Bauen für die Ewigkeit (alle)
Gegen Ende seines erfüllten Lebens gab der persische Sufi-Meister Rumi im 13. Jahrhundert tiefe Lebensweisheiten preis. Sie sprechen auch heute noch das Herz des Menschen an.
Meister Rumi sagte: „Wenn sich zeigt, dass etwas – auch in bester Absicht – letztlich aber doch schief gebaut wurde, muss man es wieder abreißen.“ Es geht darum, keine Flickschusterei an einem untauglichen, baufälligen Objekt zu betreiben. Man muss also als Architekt einen geeigneten Bauplan befolgen und die Bauphasen ständig überwachen. Dieses Prinzip des Bauens gilt für den Menschen wie auch für die ganze Menschheit.
Rumi stellte im Blick auf den Plan die berechtigte Frage: „Wie erlangen wir rechte Wahrnehmung?“ Und er antwortete: „Indem wir dem bisherigen Wissen entsagen.“ Das heißt alle ungeeigneten Pläne und Lebensentwürfe verschwinden lassen. Denn es soll etwas völlig Neues entstehen. Amos Comenius (1592 bis 1670) zum Beispiel sagte in diesem Zusammenhang: “Wir Menschen müssen uns auf das einzig Notwendige besinnen.“ Und Rumi fragte: „Wie können wir zum wahren Sein gelangen?“
Gereinigtes Wesen als Bauplatz
Kehrt man zum Baugedanken zurück, heißt das, dass zunächst der Bauplatz gesäubert werden muss, Raum geschaffen werden muss, ehe der Grundstein gelegt werden kann. Rumi sagte: „Indem wir unserem bisherigen Dasein entsagen." Dabei muss der Mensch selbstverständlich alle üblichen Pflichten im Alltag gewissenhaft erfüllen. Das gehört dazu, damit er geeignete Bausteine herantragen und zubereiten kann. Rechtes Behauen der groben Steine im Leben ist eine sehr fruchtbare Arbeit.
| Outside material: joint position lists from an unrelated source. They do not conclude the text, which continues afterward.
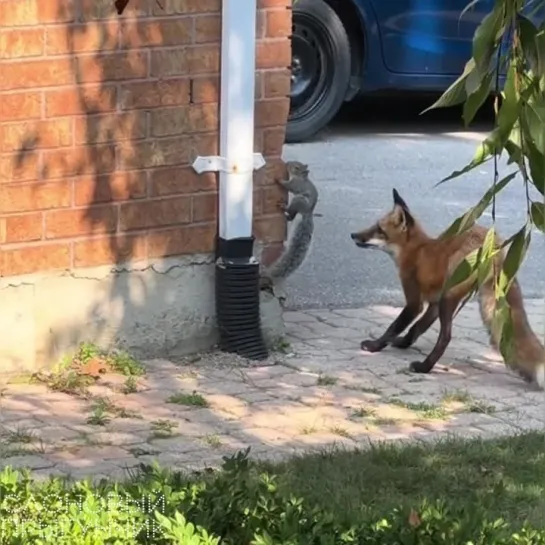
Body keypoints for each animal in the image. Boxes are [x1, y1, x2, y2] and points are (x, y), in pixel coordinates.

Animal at [260, 159, 318, 292]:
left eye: (296, 167)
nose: (287, 163)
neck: (300, 177)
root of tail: (307, 213)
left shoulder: (295, 185)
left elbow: (287, 185)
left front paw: (278, 179)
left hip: (298, 200)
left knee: (291, 210)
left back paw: (283, 207)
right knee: (292, 215)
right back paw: (287, 215)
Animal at [348, 187, 544, 386]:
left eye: (379, 229)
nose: (353, 235)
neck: (415, 250)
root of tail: (494, 247)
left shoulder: (415, 301)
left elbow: (394, 326)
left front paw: (375, 346)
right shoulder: (433, 303)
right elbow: (416, 328)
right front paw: (403, 343)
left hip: (448, 297)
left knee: (446, 337)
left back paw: (424, 367)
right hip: (452, 299)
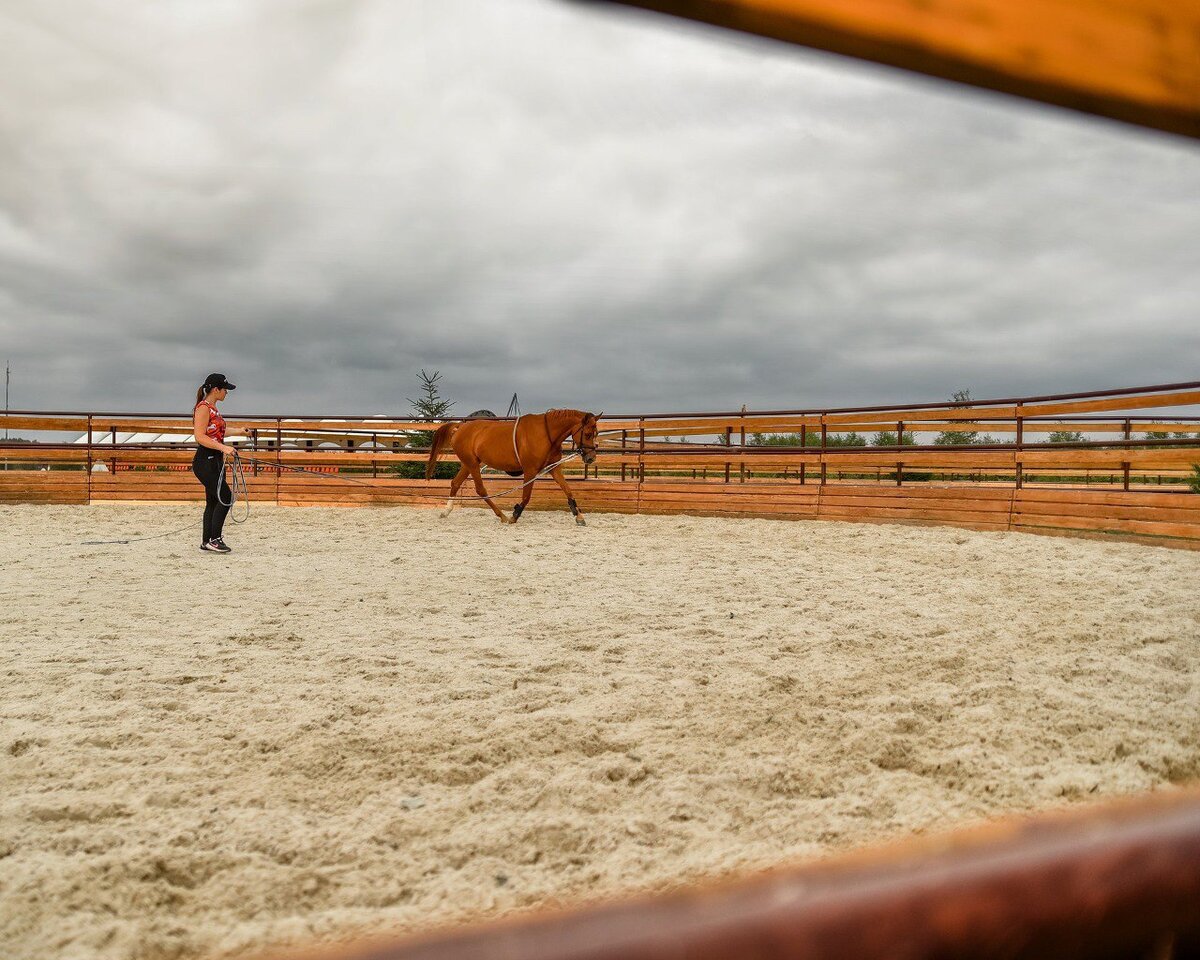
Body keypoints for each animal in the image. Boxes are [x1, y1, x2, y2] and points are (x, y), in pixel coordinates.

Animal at [429, 408, 604, 525]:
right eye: (588, 434)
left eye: (596, 434)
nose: (591, 458)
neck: (546, 435)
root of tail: (460, 427)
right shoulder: (530, 471)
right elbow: (526, 497)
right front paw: (515, 514)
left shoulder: (553, 468)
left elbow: (568, 490)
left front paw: (578, 516)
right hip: (472, 464)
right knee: (480, 490)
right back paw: (502, 515)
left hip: (469, 464)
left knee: (455, 483)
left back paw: (446, 511)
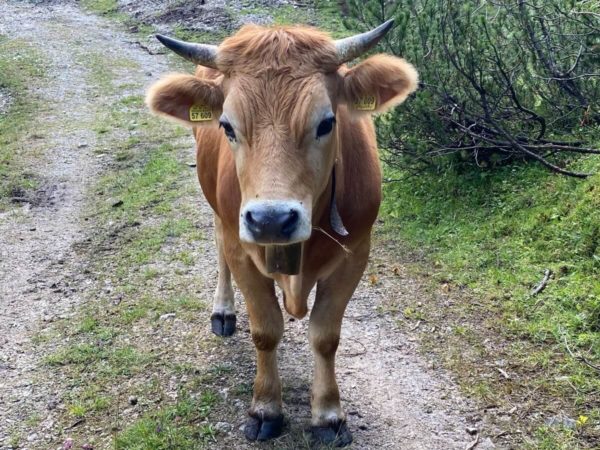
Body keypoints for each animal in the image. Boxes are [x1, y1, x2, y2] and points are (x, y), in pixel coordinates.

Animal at [145, 20, 418, 446]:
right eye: (227, 125)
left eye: (327, 122)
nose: (271, 220)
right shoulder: (242, 248)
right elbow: (266, 330)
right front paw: (265, 408)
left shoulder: (356, 254)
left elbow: (325, 335)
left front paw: (328, 415)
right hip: (222, 214)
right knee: (218, 245)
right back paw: (223, 310)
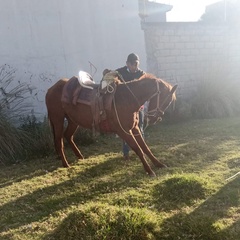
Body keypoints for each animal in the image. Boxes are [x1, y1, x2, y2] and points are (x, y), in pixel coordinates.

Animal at [45, 73, 176, 176]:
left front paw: (158, 164)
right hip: (58, 120)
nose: (154, 119)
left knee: (68, 136)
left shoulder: (135, 128)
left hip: (73, 120)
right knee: (59, 141)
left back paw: (80, 156)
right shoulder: (124, 131)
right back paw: (65, 164)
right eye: (166, 99)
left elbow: (145, 148)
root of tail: (50, 89)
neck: (127, 98)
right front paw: (149, 171)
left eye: (169, 102)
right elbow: (138, 149)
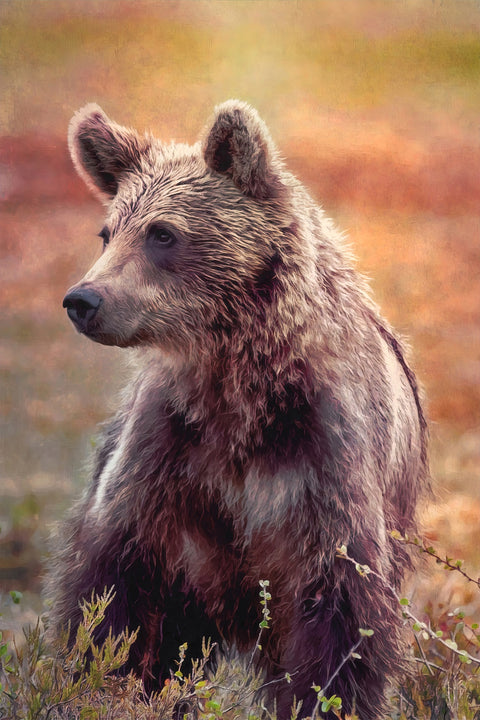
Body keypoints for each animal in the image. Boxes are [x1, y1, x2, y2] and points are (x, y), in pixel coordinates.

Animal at [49, 100, 429, 719]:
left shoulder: (321, 463)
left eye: (162, 233)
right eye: (107, 232)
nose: (84, 299)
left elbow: (340, 622)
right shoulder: (168, 458)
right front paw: (104, 681)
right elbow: (114, 602)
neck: (237, 389)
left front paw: (326, 699)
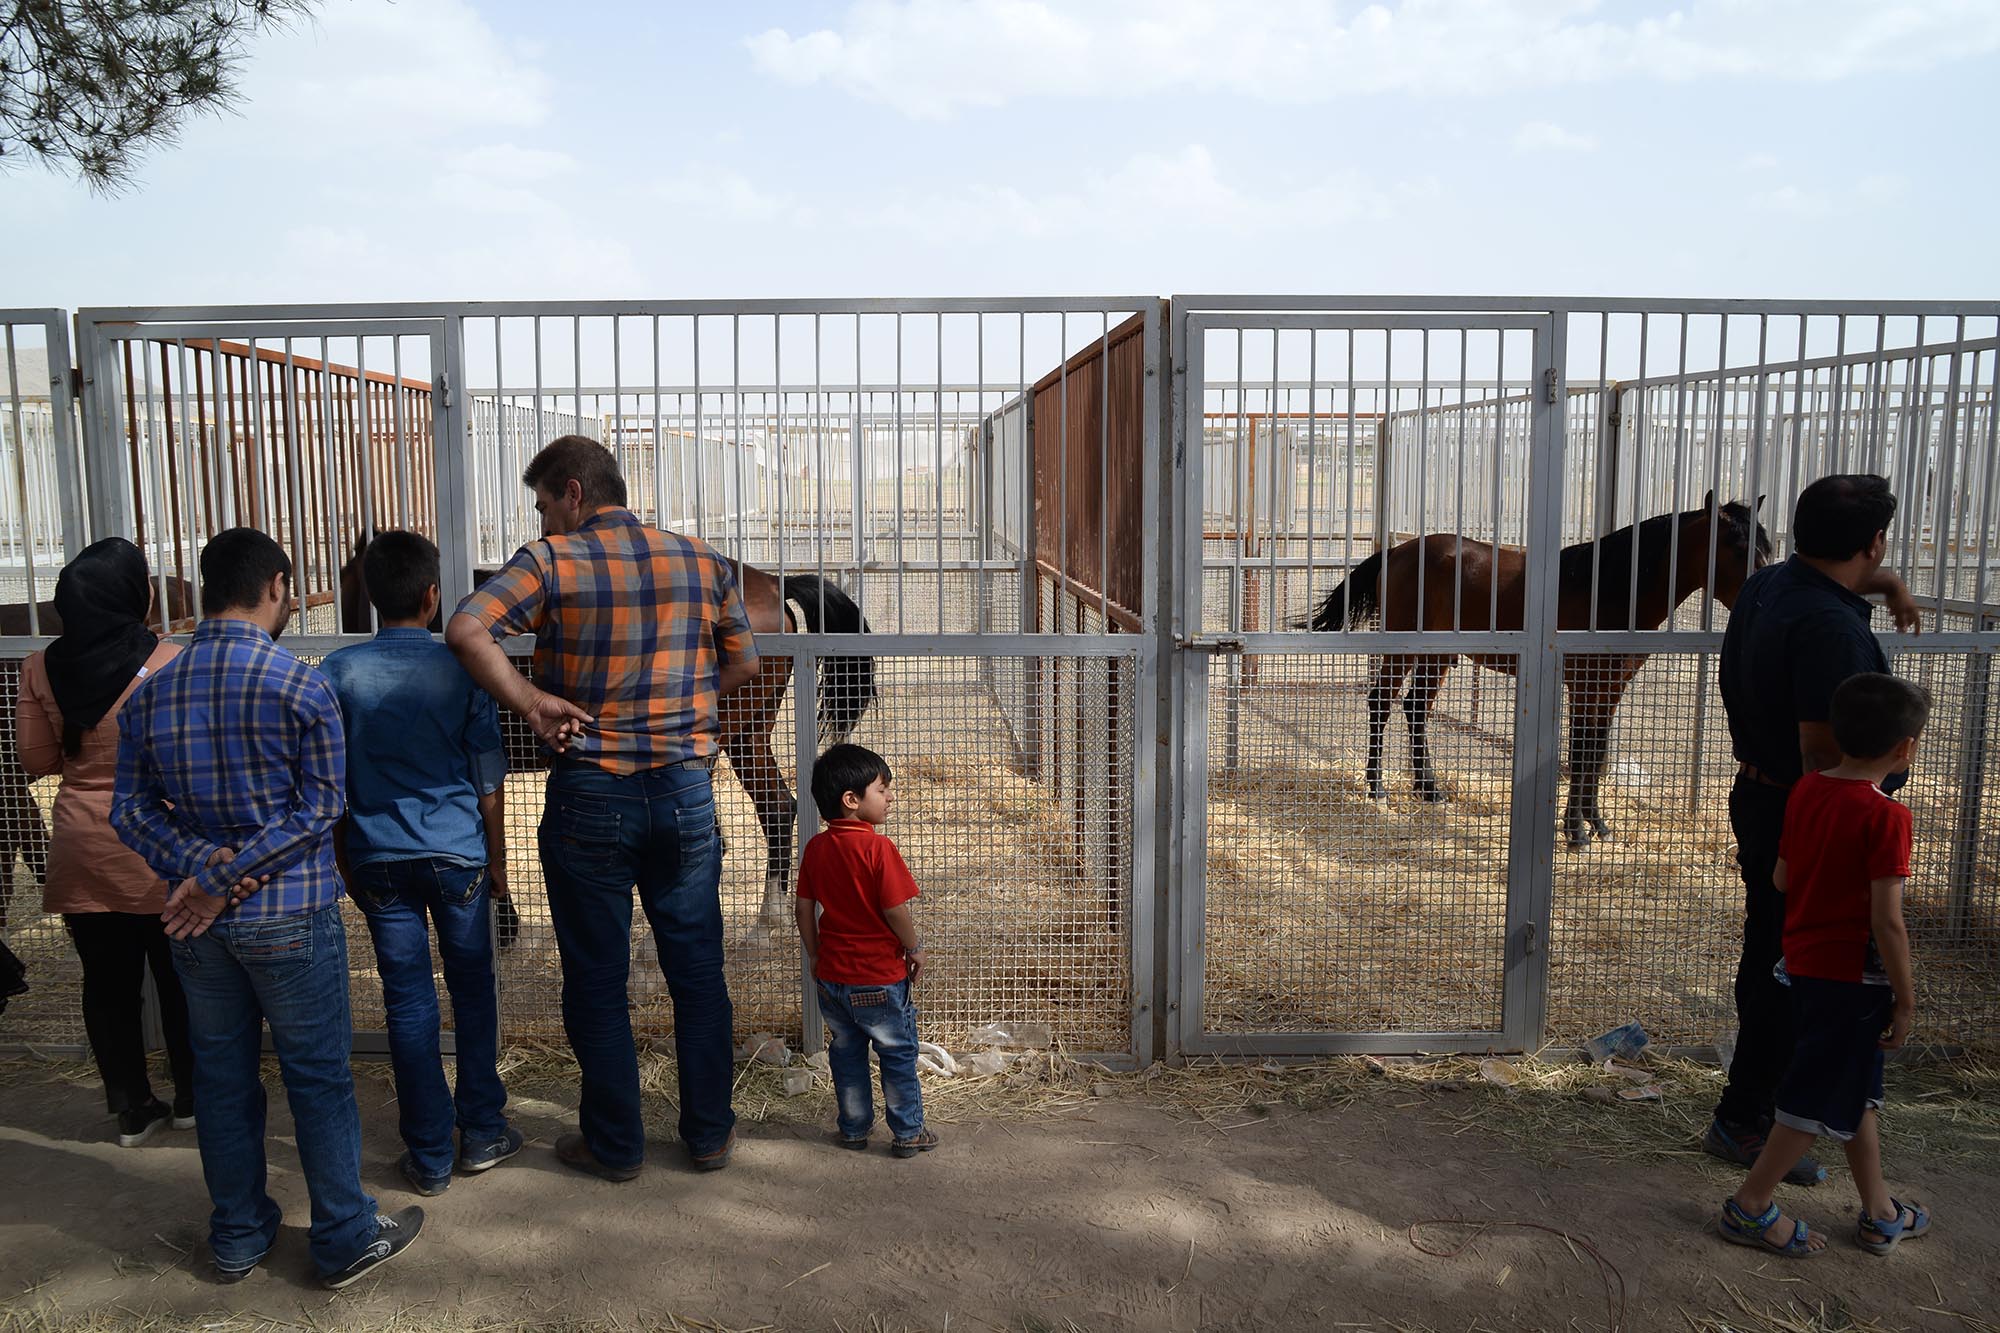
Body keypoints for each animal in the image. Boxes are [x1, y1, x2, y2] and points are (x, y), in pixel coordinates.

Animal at [1312, 492, 1768, 844]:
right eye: (1737, 547)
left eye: (1766, 547)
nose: (1760, 595)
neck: (1607, 588)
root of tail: (1397, 552)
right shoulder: (1583, 684)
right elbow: (1581, 752)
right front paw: (1576, 831)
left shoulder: (1612, 686)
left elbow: (1597, 752)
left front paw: (1599, 824)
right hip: (1403, 651)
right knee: (1381, 704)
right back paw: (1377, 788)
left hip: (1437, 656)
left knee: (1415, 708)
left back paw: (1430, 790)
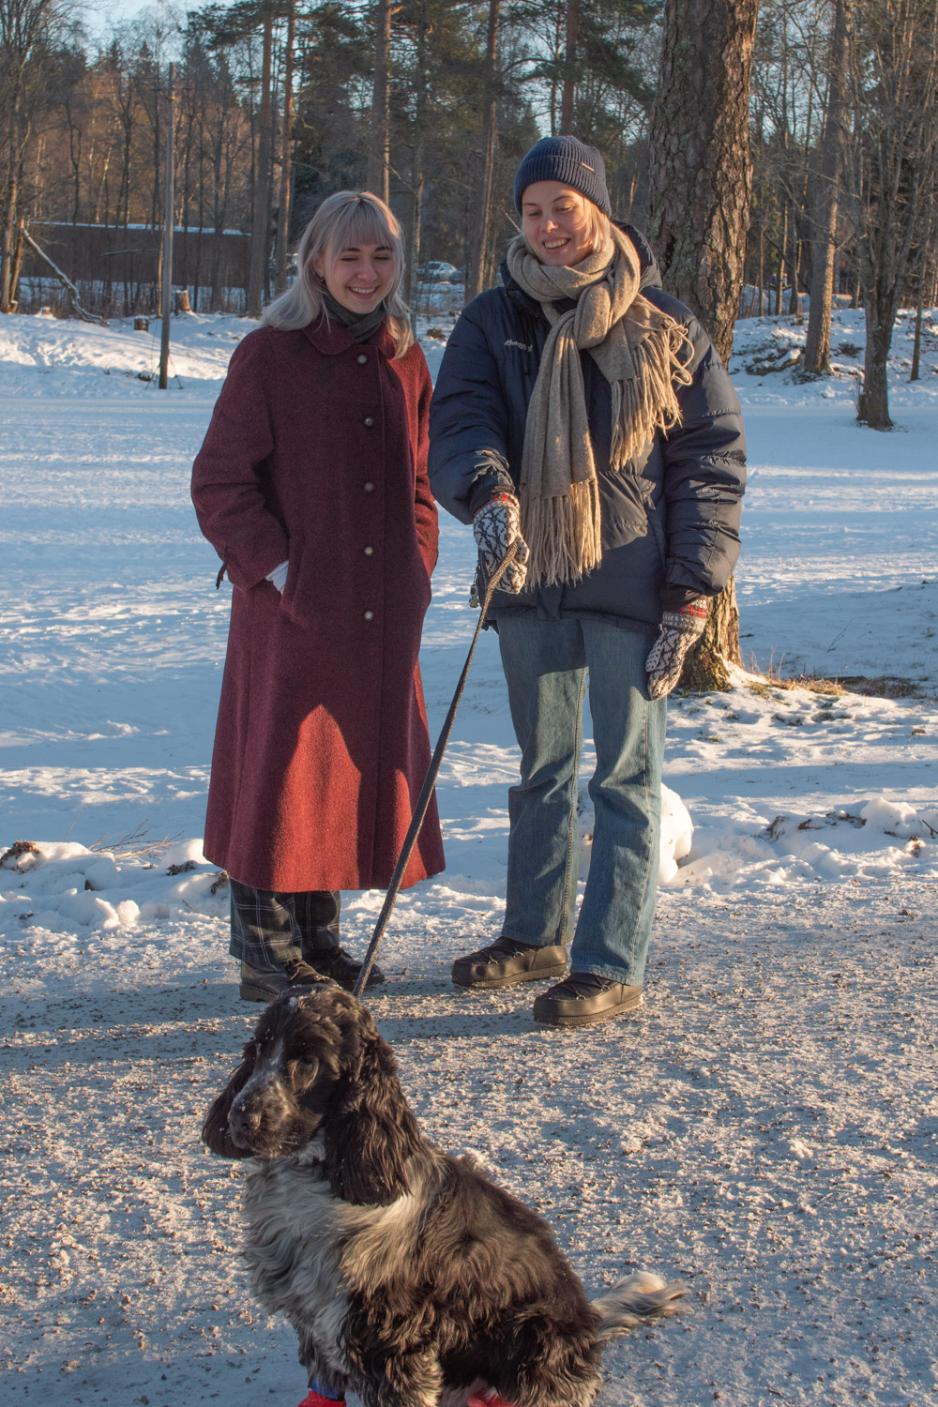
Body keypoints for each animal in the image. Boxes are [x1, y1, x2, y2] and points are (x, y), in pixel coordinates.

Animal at [202, 979, 683, 1407]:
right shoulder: (317, 1321)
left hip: (532, 1330)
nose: (240, 1117)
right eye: (258, 1049)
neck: (318, 1178)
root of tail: (589, 1321)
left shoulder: (390, 1340)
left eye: (307, 1060)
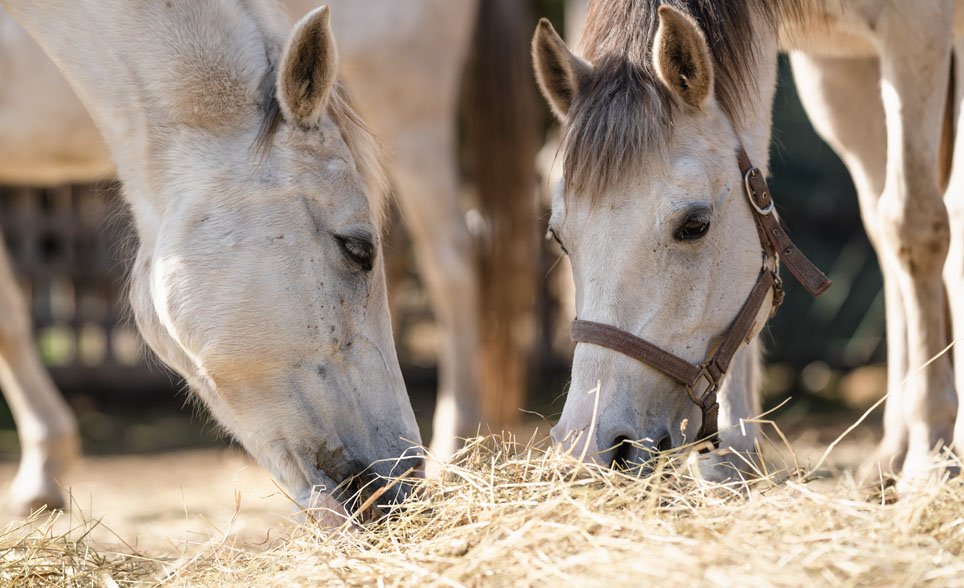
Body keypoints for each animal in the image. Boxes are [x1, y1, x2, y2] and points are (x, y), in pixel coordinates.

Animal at [536, 0, 964, 486]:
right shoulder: (821, 60)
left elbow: (915, 228)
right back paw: (891, 452)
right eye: (559, 238)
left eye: (694, 225)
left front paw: (932, 455)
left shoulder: (917, 28)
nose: (588, 446)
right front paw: (729, 461)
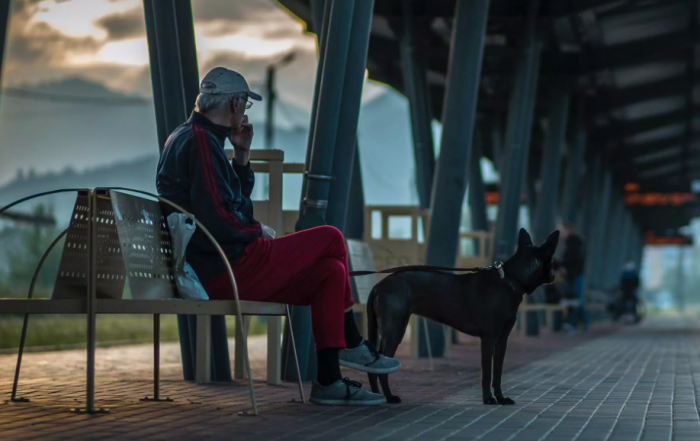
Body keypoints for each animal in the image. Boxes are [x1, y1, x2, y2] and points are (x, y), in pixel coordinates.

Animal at [366, 229, 556, 404]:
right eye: (552, 260)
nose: (556, 273)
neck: (510, 280)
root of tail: (377, 286)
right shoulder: (488, 338)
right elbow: (487, 373)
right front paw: (488, 399)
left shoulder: (502, 340)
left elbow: (497, 373)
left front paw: (501, 398)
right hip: (394, 329)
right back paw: (389, 397)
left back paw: (377, 396)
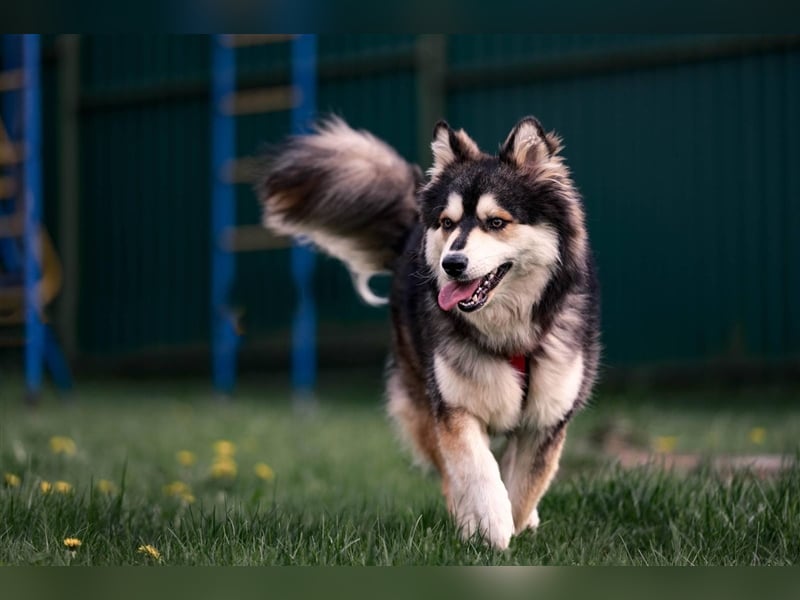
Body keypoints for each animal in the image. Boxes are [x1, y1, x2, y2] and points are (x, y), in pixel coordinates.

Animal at [258, 115, 600, 552]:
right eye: (448, 223)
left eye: (496, 222)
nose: (451, 264)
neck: (510, 333)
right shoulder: (454, 408)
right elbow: (477, 470)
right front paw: (490, 524)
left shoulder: (546, 418)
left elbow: (525, 486)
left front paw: (516, 524)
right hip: (419, 398)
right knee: (450, 474)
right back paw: (467, 522)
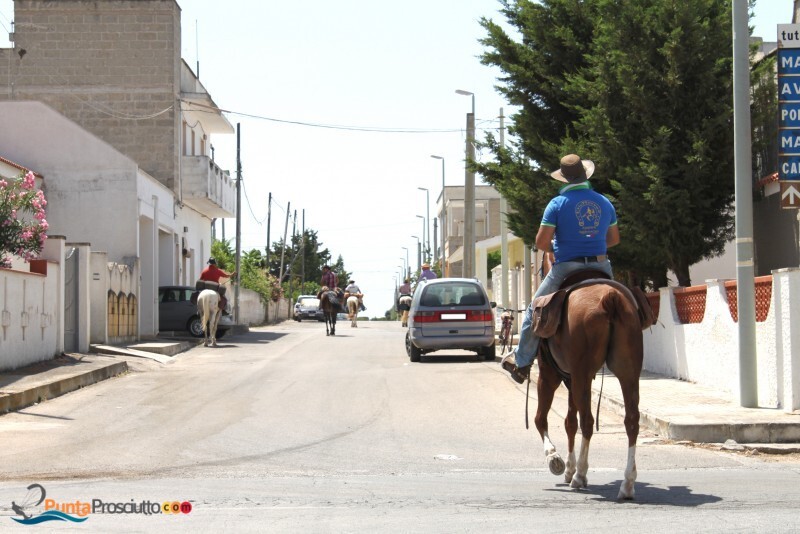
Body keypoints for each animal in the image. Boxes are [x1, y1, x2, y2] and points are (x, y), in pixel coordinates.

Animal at [536, 276, 648, 502]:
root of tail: (610, 298)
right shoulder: (571, 378)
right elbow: (569, 422)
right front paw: (568, 468)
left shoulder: (549, 374)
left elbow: (541, 419)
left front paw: (555, 458)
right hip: (628, 371)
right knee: (632, 420)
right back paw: (627, 484)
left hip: (582, 373)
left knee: (587, 420)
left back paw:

Deshalb stellte Rumi die Frage: „Wie finden wir die wahre Frucht des Geistes?“ Er hatte eine einleuchtende Antwort parat: „Indem wir die Hand nicht ausstrecken nach der Frucht der Täuschung.“ Das bedeutet, dass ein Mensch ein Unterscheidungsvermögen erworben haben muss. Denn vielfältig sind die Verlockungen und Wunschvorstellungen im menschlichen Wesen. Wer dem nachgibt, kann das grobe Material nicht bearbeiten.
Liebe als Mörtel
Was also ist nötig? Rumi beleuchtete die besondere Situation, in welcher der Mensch beginnt, sich Rechenschaft zu geben über seine bisherige Lebenssituation und die erforderliche Bauweise. Er zeigte, wodurch die rechte Erfahrung beim Bauen gewonnen wird. „Unsere Pflicht ist dies: Uns fügen und tun, was Gott gebietet.“
Die uneigennützige Liebe nimmt in dieser Aufforderung einen entscheidenden Platz ein. Der Baumeister muss lernen, mit dem Mörtel der Liebe zu arbeiten. In der chinesischen Gnosis wird das so ausgedrückt: „Solange Tao – die Liebe – nicht von oben nach unten fließen kann, gehorcht das Volk nicht. Dann herrscht eine Blockade, und die Menschen können ganz einfach keine geeigneten Bauleute sein. Denn alles wird dann ,schief gebaut'.“
Nur wenn die Regeln beim Bauen eingehalten werden, kann der Schlussstein für ein geistiges Zuhause zusammen mit vielen Gleichgesinnten gesetzt werden. Und in diesem Haus gibt es „viele Wohnungen“, so sagte einst Jesus zu seinen Jüngern. Es erfordert das Streben mit ganzem Herzen, um ein kundiger Baumeister zu werden.